- _Task requirements_: Count the lines below that contain "clockwise". Give only the number.

- _Entries shown_:
%%

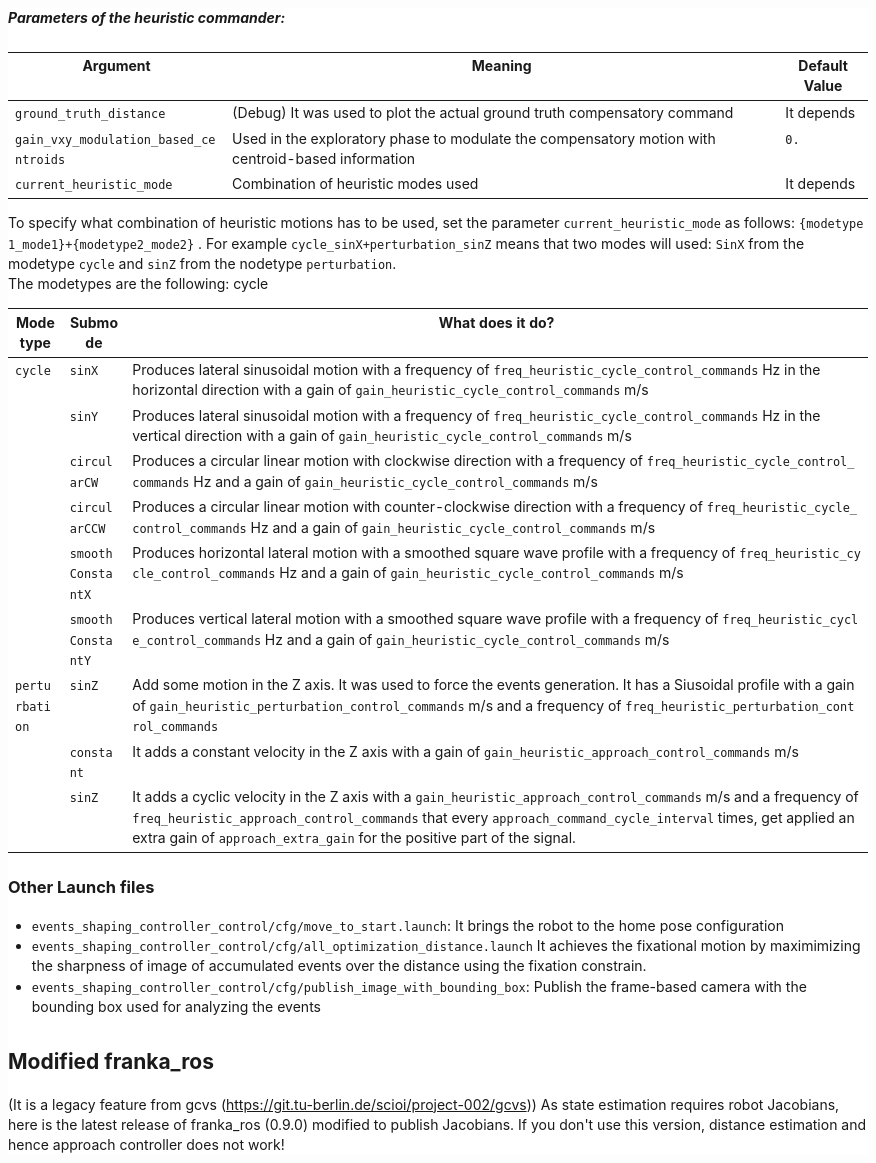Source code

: ##### Parameters of the heuristic commander:

| Argument               | Meaning                                                                                                | Default Value |
|------------------------|--------------------------------------------------------------------------------------------------------|-------|
| `ground_truth_distance` | (Debug) It was used to plot the actual ground truth compensatory command | It depends 
| `gain_vxy_modulation_based_centroids` | Used in the exploratory phase to modulate the compensatory motion with centroid-based information | `0.`
| `current_heuristic_mode` | Combination of heuristic modes used| It depends 


To specify what combination of heuristic motions has to be used, set the parameter `current_heuristic_mode` as follows: `{modetype1_mode1}+{modetype2_mode2}` . For example `cycle_sinX+perturbation_sinZ` means that two modes will used: `SinX` from the modetype `cycle` and `sinZ` from the nodetype `perturbation`.  
The modetypes are the following:
cycle

| Modetype | Submode | What does it do? |
|------|---------|------------------|
| `cycle` | `sinX`  | Produces lateral sinusoidal motion with a frequency of `freq_heuristic_cycle_control_commands` Hz in the horizontal direction with a gain of `gain_heuristic_cycle_control_commands`  m/s |
|  | `sinY` | Produces lateral sinusoidal motion with a frequency of `freq_heuristic_cycle_control_commands` Hz in the vertical direction with a gain of `gain_heuristic_cycle_control_commands`  m/s  |
|  | `circularCW`  | Produces a circular linear motion with clockwise direction with a frequency of `freq_heuristic_cycle_control_commands` Hz and a gain of `gain_heuristic_cycle_control_commands`  m/s |
| | `circularCCW`  | Produces a circular linear motion with counter-clockwise direction with a frequency of `freq_heuristic_cycle_control_commands` Hz and a gain of `gain_heuristic_cycle_control_commands`  m/s |
| | `smoothConstantX` | Produces horizontal lateral motion with a smoothed square wave profile with a frequency of `freq_heuristic_cycle_control_commands` Hz and a gain of `gain_heuristic_cycle_control_commands`  m/s  |
| | `smoothConstantY` | Produces vertical lateral motion with a smoothed square wave profile with a frequency of `freq_heuristic_cycle_control_commands` Hz and a gain of `gain_heuristic_cycle_control_commands`  m/s  |
 |`perturbation` | `sinZ` | Add some motion in the Z axis. It was used to force the events generation. It has a Siusoidal profile with  a gain of  `gain_heuristic_perturbation_control_commands` m/s and a frequency of `freq_heuristic_perturbation_control_commands`
 | | `constant` | It adds a constant velocity in the Z axis with a gain of `gain_heuristic_approach_control_commands` m/s
 | | `sinZ` | It adds a cyclic velocity in the Z axis with a `gain_heuristic_approach_control_commands` m/s and a frequency of `freq_heuristic_approach_control_commands` that every `approach_command_cycle_interval` times, get applied  an extra gain of `approach_extra_gain` for the positive part of the signal.  

### Other Launch files 

 - `events_shaping_controller_control/cfg/move_to_start.launch`: It brings the robot to the home pose configuration
 - `events_shaping_controller_control/cfg/all_optimization_distance.launch` It achieves the fixational motion by maximimizing the sharpness of image of accumulated events over the distance using the fixation constrain.
 - `events_shaping_controller_control/cfg/publish_image_with_bounding_box`: Publish the frame-based camera with the bounding box used for analyzing the events 

## Modified franka_ros
(It is a legacy feature from gcvs (https://git.tu-berlin.de/scioi/project-002/gcvs))
As state estimation requires robot Jacobians, here is the latest release of franka_ros (0.9.0) modified to publish Jacobians. If you don't use this version, distance estimation and hence approach controller does not work!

%%

- _Result of this exercise_: 2